冬休みに入り、外へ出る必要がなくなった私は、ただ茫然と毎日を過ごしていた。
 もうお昼の十三時だというのに、今日もベッドから一歩も動いていない。
 食欲がないという理由で昼食も食べずに、ただスマホで漫画を読んだり動画を観たりして、暇をつぶしている。
 検査の結果を聞いてからずっと、体がだるい。倦怠感が続いている。完全に、気持ちがマイナスな方へ引っ張られている。
 このままではまずいと分かっていながらも、気力がわいてこない。
 うつぶせの状態で枕に頭をつけて、横から景色を眺めていた私の目の前で、ぶぶっとスマホが震えた。
【粋、今日暇? 天音とえりなと集まってランチしない?】
 祥子からのメッセージだった。
 天音がいるなら、行こうかな。このままここでぐずぐずしていてもよくないし。
「行くか……」
 私は重たい体をなんとか起こして、私服に着替えようとクローゼットを開けた。
 このままひとりでいても、よからぬことを考えてしまうだけだし……。
『付き合ってないけど、だとしても何?』
 ふと、八雲の真剣な声が頭の中に降ってきた。
 彼は今、何をして誰と一緒にいるんだろう。
 休みに入ってから全く連絡を取っていないので、全く想像がつかない。
 何度か連絡を取ろうと試みたけれど、どんなメッセージを送ったらいいのか分からなくて、何も送れないままスマホを閉じる日々。

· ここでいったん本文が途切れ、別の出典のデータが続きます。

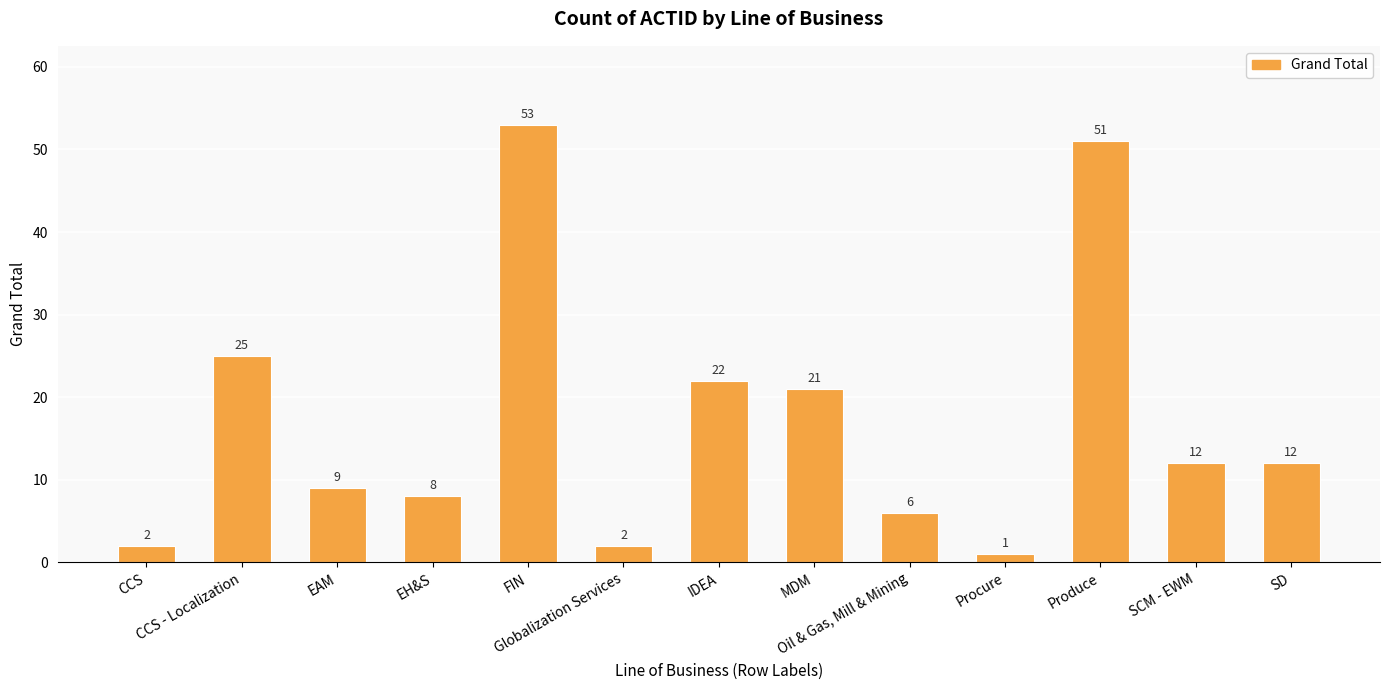

Reading left to right, what are all the values shown in this chart?

CCS=2	CCS - Localization=25	EAM=9	EH&S=8	FIN=53	Globalization Services=2	IDEA=22	MDM=21	Oil & Gas, Mill & Mining=6	Procure=1	Produce=51	SCM - EWM=12	SD=12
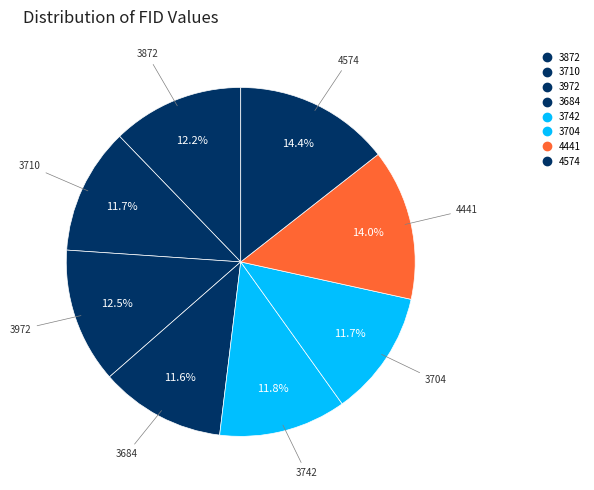

Is there any slice that represents more than half of the pie?

No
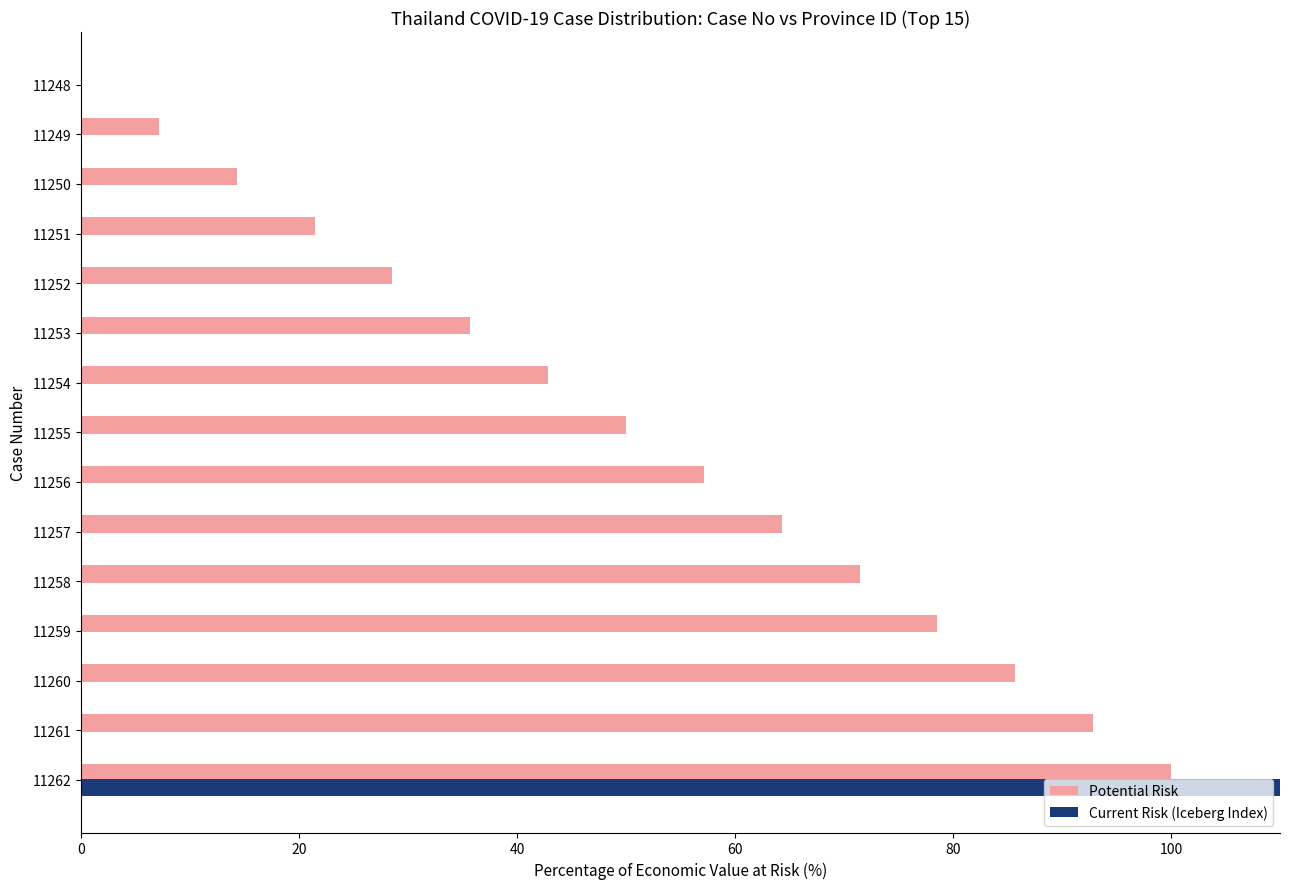

Between 11255 and 11257, which is larger?

11257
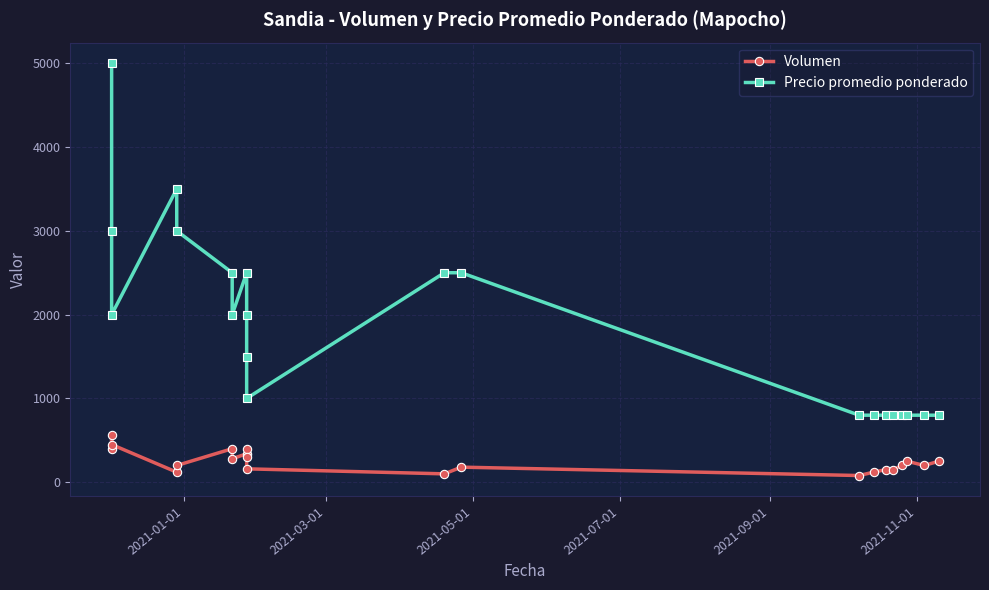

True or false: Volumen and Precio promedio ponderado cross at least once.

False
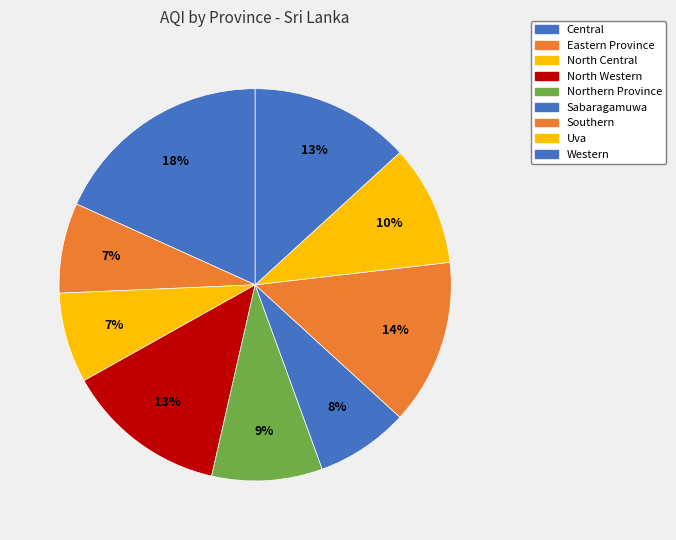

Does North Western represent more than half of the total?

No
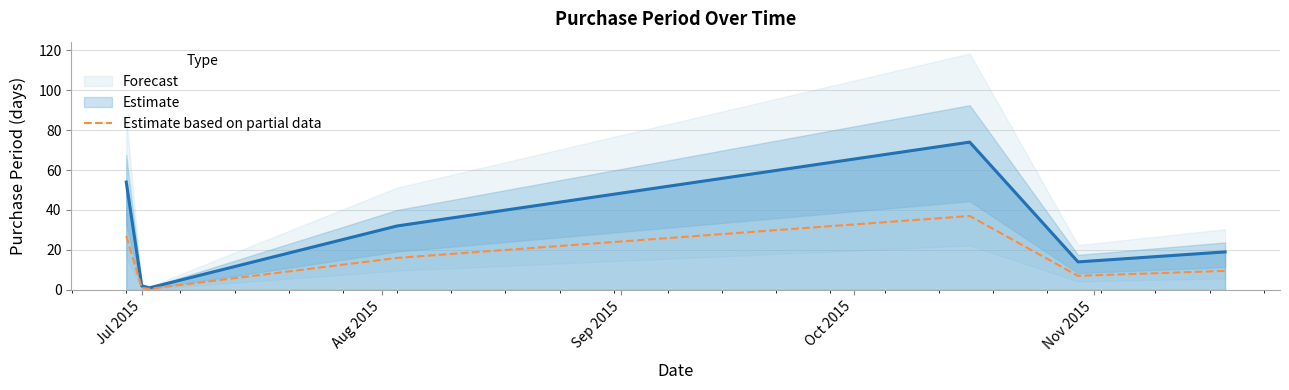

Is it true that the value at Nov 2015 is 21.8?

False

 最近はずっと、彼のことを、できるだけ考えないようにしている。
 このまま八雲のことをもっと知りたいと思ってしまったら、きっと苦しくなるから。
「……よし」
 鏡の前で黒いニットワンピースに着替えた自分を見て、気合を入れる。
 私は荷物を持って、そっと一階に下りた。
 すると、父親と母親が何やらこそこそと話している声が聞こえてきた。
 そうか、今日は水曜だから父親も休みの日だったんだ。
「いったい、いつ言ったらいいのかしら……」
「紀香さん。落ち着いて……」
 ドアのわずかな隙間から見える母親は、顔を両手で覆って泣いている様子だった。
 そんな母親の背中を、父親が優しくさすっている。
 何、いったい何の話……?
 余命宣告以上に私に言いづらいことなんて、ある……?
 ドクンドクンと不安で鼓動が激しくなる心臓を手で押さえながら、私はそっと耳を傾ける。